Spreckels, California | |
---|---|
Coordinates: 36°37′19″N 121°38′49″W / 36.62194°N 121.64694°W | |
Country | United States |
State | California |
County | Monterey |
Government | |
• State Senator | Shannon Grove (R)[1] |
• Assemblymember | Dawn Addis (D)[1] |
• U. S. Rep. | Jimmy Panetta (D)[2] |
Area | |
• Total | 0.122 sq mi (0.316 km2) |
• Land | 0.122 sq mi (0.316 km2) |
• Water | 0 sq mi (0 km2) 0% |
Elevation | 62 ft (19 m) |
Population (2020)[5] | |
• Total | 692 |
• Density | 5,700/sq mi (2,200/km2) |
Time zone | UTC−8 (PST) |
• Summer (DST) | UTC−7 (PDT) |
ZIP Code | 93962 |
Area code | 831 |
FIPS code | 06-73612 |
GNIS feature ID | 1659842 |
Spreckels is an unincorporated community and census-designated place (CDP) in the Salinas Valley of Monterey County, California, United States.[4] Spreckels is located 3 miles (5 km) south of Salinas, at an elevation of 62 ft (19 m).[6][4] Its population was 692 at the 2020 census.[5]

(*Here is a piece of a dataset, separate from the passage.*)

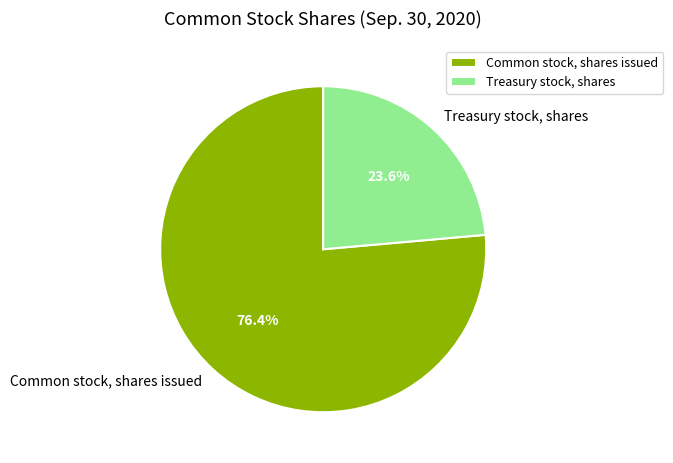

Combined, what portion of the pie is Common stock, shares issued and Treasury stock, shares?

100.0%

Spreckels is one of the best-preserved company towns in the United States.[citation needed] It was built to house workers for the Spreckels Sugar Company plant, which operated there from 1899 until 1982, named after its founder "Sugar King" Claus Spreckels. When it opened, the Spreckels plant was the world's largest sugar beet factory, each day consuming 13,000,000 US gal (49,000,000 L) of water—with much of it pumped from wells—to process 3,000 short tons (2,700 t) of beets.
Spreckels is associated with the writer John Steinbeck, who lived and worked there for a time, and used it as a setting in his novel Tortilla Flat. Spreckels was used as a location for the 1955 Steinbeck movie East of Eden.